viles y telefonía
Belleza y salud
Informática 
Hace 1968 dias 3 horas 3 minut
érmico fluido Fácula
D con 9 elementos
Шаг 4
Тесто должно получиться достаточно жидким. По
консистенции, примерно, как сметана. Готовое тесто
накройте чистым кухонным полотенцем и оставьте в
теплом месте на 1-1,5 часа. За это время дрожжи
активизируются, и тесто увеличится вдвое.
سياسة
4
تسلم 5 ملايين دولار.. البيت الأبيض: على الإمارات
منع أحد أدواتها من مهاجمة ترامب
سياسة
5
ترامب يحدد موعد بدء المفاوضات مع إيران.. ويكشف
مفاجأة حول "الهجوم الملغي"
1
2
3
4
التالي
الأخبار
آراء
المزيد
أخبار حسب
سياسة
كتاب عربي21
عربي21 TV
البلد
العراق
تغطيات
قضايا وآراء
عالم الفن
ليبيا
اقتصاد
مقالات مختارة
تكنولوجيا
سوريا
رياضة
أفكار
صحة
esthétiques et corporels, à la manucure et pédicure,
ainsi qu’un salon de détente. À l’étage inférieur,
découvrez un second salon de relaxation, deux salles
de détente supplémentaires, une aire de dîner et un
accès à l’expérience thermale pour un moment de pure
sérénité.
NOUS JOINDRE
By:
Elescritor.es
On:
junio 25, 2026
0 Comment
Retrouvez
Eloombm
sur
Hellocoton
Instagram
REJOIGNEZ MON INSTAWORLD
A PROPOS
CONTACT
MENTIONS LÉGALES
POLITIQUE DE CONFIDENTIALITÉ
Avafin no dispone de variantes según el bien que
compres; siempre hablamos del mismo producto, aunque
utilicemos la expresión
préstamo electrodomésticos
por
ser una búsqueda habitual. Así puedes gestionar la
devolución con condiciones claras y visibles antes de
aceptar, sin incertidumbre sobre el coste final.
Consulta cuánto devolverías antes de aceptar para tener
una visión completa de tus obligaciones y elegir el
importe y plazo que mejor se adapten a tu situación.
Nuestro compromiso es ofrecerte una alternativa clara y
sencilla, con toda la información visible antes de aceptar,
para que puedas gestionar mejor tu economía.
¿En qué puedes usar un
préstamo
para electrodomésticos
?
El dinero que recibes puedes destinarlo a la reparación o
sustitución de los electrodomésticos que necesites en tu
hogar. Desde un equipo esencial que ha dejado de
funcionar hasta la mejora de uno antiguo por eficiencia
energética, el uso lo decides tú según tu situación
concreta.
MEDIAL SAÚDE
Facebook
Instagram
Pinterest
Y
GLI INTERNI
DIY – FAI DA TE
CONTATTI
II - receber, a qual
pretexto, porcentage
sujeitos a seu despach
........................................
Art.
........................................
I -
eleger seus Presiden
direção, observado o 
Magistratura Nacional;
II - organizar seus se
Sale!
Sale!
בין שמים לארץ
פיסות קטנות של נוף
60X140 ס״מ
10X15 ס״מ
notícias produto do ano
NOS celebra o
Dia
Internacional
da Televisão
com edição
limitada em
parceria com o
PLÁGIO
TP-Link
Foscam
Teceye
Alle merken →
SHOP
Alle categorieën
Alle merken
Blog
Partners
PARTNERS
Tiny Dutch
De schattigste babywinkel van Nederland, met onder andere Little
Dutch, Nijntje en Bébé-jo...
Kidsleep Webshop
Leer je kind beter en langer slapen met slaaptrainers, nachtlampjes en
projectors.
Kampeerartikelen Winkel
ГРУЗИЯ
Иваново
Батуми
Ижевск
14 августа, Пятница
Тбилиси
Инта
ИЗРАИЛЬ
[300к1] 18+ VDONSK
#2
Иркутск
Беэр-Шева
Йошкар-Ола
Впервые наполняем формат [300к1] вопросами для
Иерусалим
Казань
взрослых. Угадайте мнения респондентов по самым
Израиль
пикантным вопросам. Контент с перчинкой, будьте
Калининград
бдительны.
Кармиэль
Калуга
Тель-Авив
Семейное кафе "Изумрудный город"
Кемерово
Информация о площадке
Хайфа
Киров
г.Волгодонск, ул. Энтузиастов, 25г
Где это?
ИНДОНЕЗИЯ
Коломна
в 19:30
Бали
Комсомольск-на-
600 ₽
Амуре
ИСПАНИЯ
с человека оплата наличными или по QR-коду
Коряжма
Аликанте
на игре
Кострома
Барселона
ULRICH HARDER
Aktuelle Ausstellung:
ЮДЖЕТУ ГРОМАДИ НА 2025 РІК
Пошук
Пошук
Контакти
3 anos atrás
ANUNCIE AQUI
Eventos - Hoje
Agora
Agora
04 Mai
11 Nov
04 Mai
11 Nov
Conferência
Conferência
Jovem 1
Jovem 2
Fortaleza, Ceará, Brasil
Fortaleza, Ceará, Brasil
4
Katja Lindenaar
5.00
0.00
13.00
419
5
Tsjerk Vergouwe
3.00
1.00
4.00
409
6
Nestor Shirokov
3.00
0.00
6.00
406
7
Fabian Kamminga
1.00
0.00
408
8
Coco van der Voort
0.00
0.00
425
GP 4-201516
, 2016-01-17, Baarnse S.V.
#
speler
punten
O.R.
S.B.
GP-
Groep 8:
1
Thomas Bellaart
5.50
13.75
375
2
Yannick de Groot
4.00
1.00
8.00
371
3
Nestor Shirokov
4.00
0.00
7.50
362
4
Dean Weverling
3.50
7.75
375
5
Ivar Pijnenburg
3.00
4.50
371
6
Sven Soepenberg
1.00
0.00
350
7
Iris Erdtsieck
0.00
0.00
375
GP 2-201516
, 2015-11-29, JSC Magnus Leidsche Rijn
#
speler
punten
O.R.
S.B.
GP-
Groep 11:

——————————

-- TASK STATEMENT --
Repeat the data. Keep every word the same.

-- ANSWER SPACE --
viles y telefonía
Belleza y salud
Informática 
Hace 1968 dias 3 horas 3 minut
érmico fluido Fácula
D con 9 elementos
Шаг 4
Тесто должно получиться достаточно жидким. По
консистенции, примерно, как сметана. Готовое тесто
накройте чистым кухонным полотенцем и оставьте в
теплом месте на 1-1,5 часа. За это время дрожжи
активизируются, и тесто увеличится вдвое.
سياسة
4
تسلم 5 ملايين دولار.. البيت الأبيض: على الإمارات
منع أحد أدواتها من مهاجمة ترامب
سياسة
5
ترامب يحدد موعد بدء المفاوضات مع إيران.. ويكشف
مفاجأة حول "الهجوم الملغي"
1
2
3
4
التالي
الأخبار
آراء
المزيد
أخبار حسب
سياسة
كتاب عربي21
عربي21 TV
البلد
العراق
تغطيات
قضايا وآراء
عالم الفن
ليبيا
اقتصاد
مقالات مختارة
تكنولوجيا
سوريا
رياضة
أفكار
صحة
esthétiques et corporels, à la manucure et pédicure,
ainsi qu’un salon de détente. À l’étage inférieur,
découvrez un second salon de relaxation, deux salles
de détente supplémentaires, une aire de dîner et un
accès à l’expérience thermale pour un moment de pure
sérénité.
NOUS JOINDRE
By:
Elescritor.es
On:
junio 25, 2026
0 Comment
Retrouvez
Eloombm
sur
Hellocoton
Instagram
REJOIGNEZ MON INSTAWORLD
A PROPOS
CONTACT
MENTIONS LÉGALES
POLITIQUE DE CONFIDENTIALITÉ
Avafin no dispone de variantes según el bien que
compres; siempre hablamos del mismo producto, aunque
utilicemos la expresión
préstamo electrodomésticos
por
ser una búsqueda habitual. Así puedes gestionar la
devolución con condiciones claras y visibles antes de
aceptar, sin incertidumbre sobre el coste final.
Consulta cuánto devolverías antes de aceptar para tener
una visión completa de tus obligaciones y elegir el
importe y plazo que mejor se adapten a tu situación.
Nuestro compromiso es ofrecerte una alternativa clara y
sencilla, con toda la información visible antes de aceptar,
para que puedas gestionar mejor tu economía.
¿En qué puedes usar un
préstamo
para electrodomésticos
?
El dinero que recibes puedes destinarlo a la reparación o
sustitución de los electrodomésticos que necesites en tu
hogar. Desde un equipo esencial que ha dejado de
funcionar hasta la mejora de uno antiguo por eficiencia
energética, el uso lo decides tú según tu situación
concreta.
MEDIAL SAÚDE
Facebook
Instagram
Pinterest
Y
GLI INTERNI
DIY – FAI DA TE
CONTATTI
II - receber, a qual
pretexto, porcentage
sujeitos a seu despach
........................................
Art.
........................................
I -
eleger seus Presiden
direção, observado o 
Magistratura Nacional;
II - organizar seus se
Sale!
Sale!
בין שמים לארץ
פיסות קטנות של נוף
60X140 ס״מ
10X15 ס״מ
notícias produto do ano
NOS celebra o
Dia
Internacional
da Televisão
com edição
limitada em
parceria com o
PLÁGIO
TP-Link
Foscam
Teceye
Alle merken →
SHOP
Alle categorieën
Alle merken
Blog
Partners
PARTNERS
Tiny Dutch
De schattigste babywinkel van Nederland, met onder andere Little
Dutch, Nijntje en Bébé-jo...
Kidsleep Webshop
Leer je kind beter en langer slapen met slaaptrainers, nachtlampjes en
projectors.
Kampeerartikelen Winkel
ГРУЗИЯ
Иваново
Батуми
Ижевск
14 августа, Пятница
Тбилиси
Инта
ИЗРАИЛЬ
[300к1] 18+ VDONSK
#2
Иркутск
Беэр-Шева
Йошкар-Ола
Впервые наполняем формат [300к1] вопросами для
Иерусалим
Казань
взрослых. Угадайте мнения респондентов по самым
Израиль
пикантным вопросам. Контент с перчинкой, будьте
Калининград
бдительны.
Кармиэль
Калуга
Тель-Авив
Семейное кафе "Изумрудный город"
Кемерово
Информация о площадке
Хайфа
Киров
г.Волгодонск, ул. Энтузиастов, 25г
Где это?
ИНДОНЕЗИЯ
Коломна
в 19:30
Бали
Комсомольск-на-
600 ₽
Амуре
ИСПАНИЯ
с человека оплата наличными или по QR-коду
Коряжма
Аликанте
на игре
Кострома
Барселона
ULRICH HARDER
Aktuelle Ausstellung:
ЮДЖЕТУ ГРОМАДИ НА 2025 РІК
Пошук
Пошук
Контакти
3 anos atrás
ANUNCIE AQUI
Eventos - Hoje
Agora
Agora
04 Mai
11 Nov
04 Mai
11 Nov
Conferência
Conferência
Jovem 1
Jovem 2
Fortaleza, Ceará, Brasil
Fortaleza, Ceará, Brasil
4
Katja Lindenaar
5.00
0.00
13.00
419
5
Tsjerk Vergouwe
3.00
1.00
4.00
409
6
Nestor Shirokov
3.00
0.00
6.00
406
7
Fabian Kamminga
1.00
0.00
408
8
Coco van der Voort
0.00
0.00
425
GP 4-201516
, 2016-01-17, Baarnse S.V.
#
speler
punten
O.R.
S.B.
GP-
Groep 8:
1
Thomas Bellaart
5.50
13.75
375
2
Yannick de Groot
4.00
1.00
8.00
371
3
Nestor Shirokov
4.00
0.00
7.50
362
4
Dean Weverling
3.50
7.75
375
5
Ivar Pijnenburg
3.00
4.50
371
6
Sven Soepenberg
1.00
0.00
350
7
Iris Erdtsieck
0.00
0.00
375
GP 2-201516
, 2015-11-29, JSC Magnus Leidsche Rijn
#
speler
punten
O.R.
S.B.
GP-
Groep 11:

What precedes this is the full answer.